I contacted A2 and they say that my Let’s Encrypt certificate supports TLS 1.2. So … any idea what could be the problem here?

Thanks!

My domain is: mybirthdayfacts.com

The operating system my web server runs on is (include version):Windows

My hosting provider, if applicable, is: A2 hosting

I’m using a control panel to manage my site (no, or provide the name and version of the control panel): Plesk

JuergenAuer · July 31, 2019, 10:57pm

Hi @jgrand

that's a connection of your client to the Twitter API. That has nothing to do with your certificate.

Looks like you use a programming environment with Tls.1.0.

A certificate has nothing to do with the TLS-protocol. The same certificate can be used with a SSL3, Tls.1.0, Tls.1.1, Tls.1.2 or Tls.1.3 connection.

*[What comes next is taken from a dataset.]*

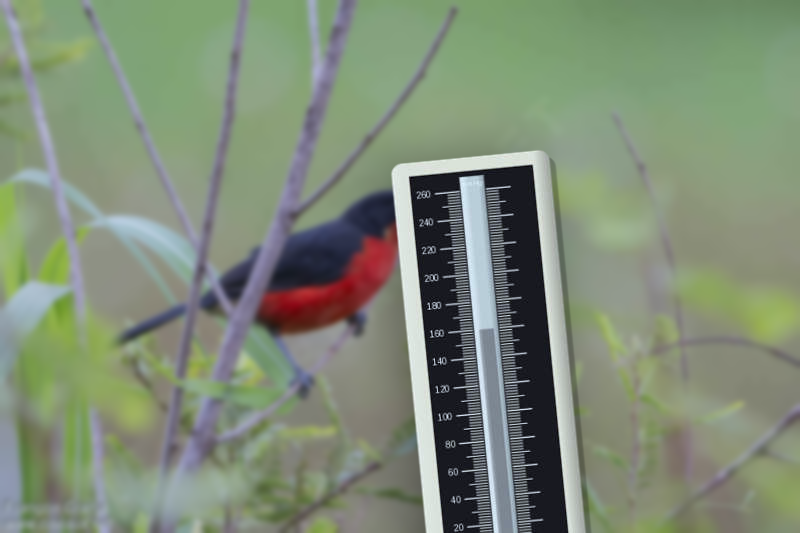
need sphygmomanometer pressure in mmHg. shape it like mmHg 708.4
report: mmHg 160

It's a question of your server configuration.

Checking your connections you use already Tls.1.2 ( https://check-your-website.server-daten.de/?q=mybirthdayfacts.com#connections ):

PS: If you use a shared Windows hosting, your hoster should change the default settings so .NET uses the newest protocol, not Tls.1.0.

Or it is a problem of your own code.

jgrand · July 31, 2019, 11:22pm

Thanks so much, I’m like a fish out of water on this topic. OK, will follow up with A2 (though they use asp.net 2.7 which I thought was TLS 1.2 by default), and will also try the twitter community in case someone there has had a similar issue. Could be my code, but I have no idea what I would need to change! I just do a Get request on the twitter REST API…

Cheers,
Jean

schoen · August 1, 2019, 12:39am

I would agree with @JuergenAuer: if you’re using the Twitter API then the problem is most probably with the programming environment that you use to consume the Twitter API, not with anything about your site.

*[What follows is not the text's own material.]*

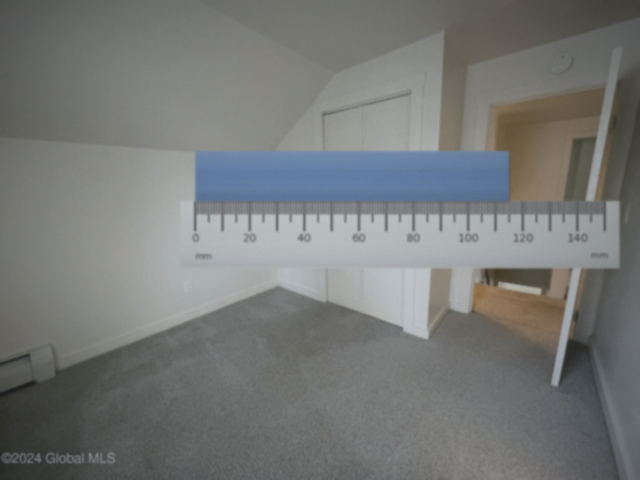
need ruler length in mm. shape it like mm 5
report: mm 115
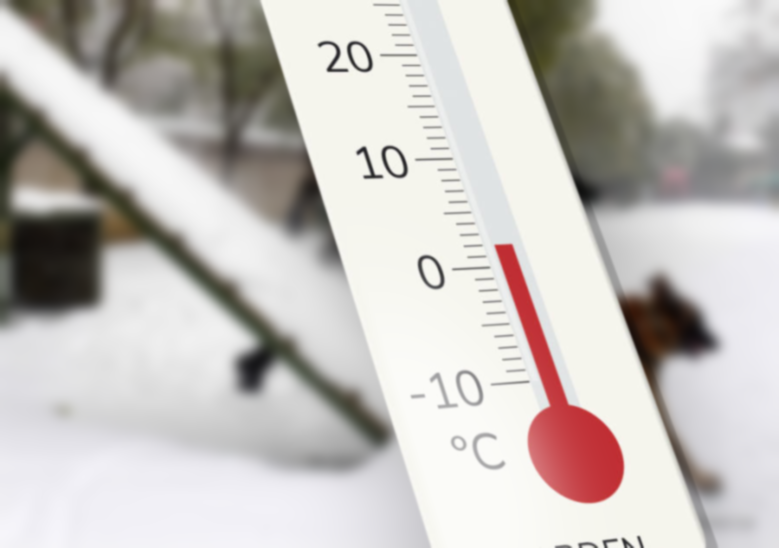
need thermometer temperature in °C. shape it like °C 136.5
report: °C 2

JuergenAuer · August 1, 2019, 6:14am

Asp.2.7? That's too old. And it's - partial - a wrong standard setup, Microsoft switches after .NET 4.5 or 4.6.

Because NET connections didn't use the best protocol, instead SSL3 and Tls (Tls.1.0).

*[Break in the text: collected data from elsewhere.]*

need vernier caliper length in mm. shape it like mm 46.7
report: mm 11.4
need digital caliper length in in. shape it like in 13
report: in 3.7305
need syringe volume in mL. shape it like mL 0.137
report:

Is this Asp- or NET-Code? With a HttpWebRequest object?

The object ServicePointManager and the property ServicePointManager.SecurityProtocol is relevant.

Add

ServicePointManager.SecurityProtocol = SecurityProtocolType.Tls12 Or SecurityProtocolType.Tls11 Or SecurityProtocolType.Tls

in the first line of your code (or in the init-block).

The standard is

SecurityProtocolType.SSL3 Or SecurityProtocolType.Tls

so that's wrong, if Twitter blocks Tls.1.0.

jgrand · August 1, 2019, 1:04pm

Thanks everyone! Problem has been solved. I had to change several things, hope this helps someone else!

A2 hosting pointed out that my web.config file was wrong. In my compilation tag I pointed to 4.0. Changed it to this:

Also, my httpRuntime did not specify any target, I added the target like so:

(the rest of the stuff was already there and is not needed for this problem, only targetFramework is relevant)
As per JuergenAuer, in my Global.asax I added this:
protected void Application_Start()
{
if (System.Net.ServicePointManager.SecurityProtocol.HasFlag(System.Net.SecurityProtocolType.Tls12) == false)
{
System.Net.ServicePointManager.SecurityProtocol = System.Net.ServicePointManager.SecurityProtocol | System.Net.SecurityProtocolType.Tls12;
}
}

Note: in Visual Studio, intellisense did not recognize the Tls12 enum value. To fix that, right click the project, Property Pages, Build: set the target framework to 4.6 (mine was set to 4.0 - it’s an old project!!)

Thanks again!

system · August 31, 2019, 1:04pm

This topic was automatically closed 30 days after the last reply. New replies are no longer allowed.